------ Dataset excerpts

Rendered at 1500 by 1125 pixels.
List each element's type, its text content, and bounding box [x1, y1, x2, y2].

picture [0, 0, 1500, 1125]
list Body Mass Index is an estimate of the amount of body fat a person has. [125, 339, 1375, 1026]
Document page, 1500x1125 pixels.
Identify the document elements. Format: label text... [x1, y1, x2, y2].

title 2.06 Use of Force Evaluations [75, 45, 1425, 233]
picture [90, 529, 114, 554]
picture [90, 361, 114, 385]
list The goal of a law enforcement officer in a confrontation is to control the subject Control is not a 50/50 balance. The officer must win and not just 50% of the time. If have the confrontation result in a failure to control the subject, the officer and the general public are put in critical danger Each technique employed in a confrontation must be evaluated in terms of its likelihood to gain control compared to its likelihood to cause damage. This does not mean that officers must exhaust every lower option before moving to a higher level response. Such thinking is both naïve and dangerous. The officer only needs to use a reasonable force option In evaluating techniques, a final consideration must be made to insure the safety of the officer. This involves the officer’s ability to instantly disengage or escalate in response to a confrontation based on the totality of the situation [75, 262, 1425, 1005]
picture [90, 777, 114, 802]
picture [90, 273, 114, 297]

------------

* **Problem**:
Return the data exactly. Include every record.

* **Result for this exercise**:
Rendered at 1500 by 1125 pixels.
List each element's type, its text content, and bounding box [x1, y1, x2, y2].

picture [0, 0, 1500, 1125]
list Body Mass Index is an estimate of the amount of body fat a person has. [125, 339, 1375, 1026]
Document page, 1500x1125 pixels.
Identify the document elements. Format: label text... [x1, y1, x2, y2].

title 2.06 Use of Force Evaluations [75, 45, 1425, 233]
picture [90, 529, 114, 554]
picture [90, 361, 114, 385]
list The goal of a law enforcement officer in a confrontation is to control the subject Control is not a 50/50 balance. The officer must win and not just 50% of the time. If have the confrontation result in a failure to control the subject, the officer and the general public are put in critical danger Each technique employed in a confrontation must be evaluated in terms of its likelihood to gain control compared to its likelihood to cause damage. This does not mean that officers must exhaust every lower option before moving to a higher level response. Such thinking is both naïve and dangerous. The officer only needs to use a reasonable force option In evaluating techniques, a final consideration must be made to insure the safety of the officer. This involves the officer’s ability to instantly disengage or escalate in response to a confrontation based on the totality of the situation [75, 262, 1425, 1005]
picture [90, 777, 114, 802]
picture [90, 273, 114, 297]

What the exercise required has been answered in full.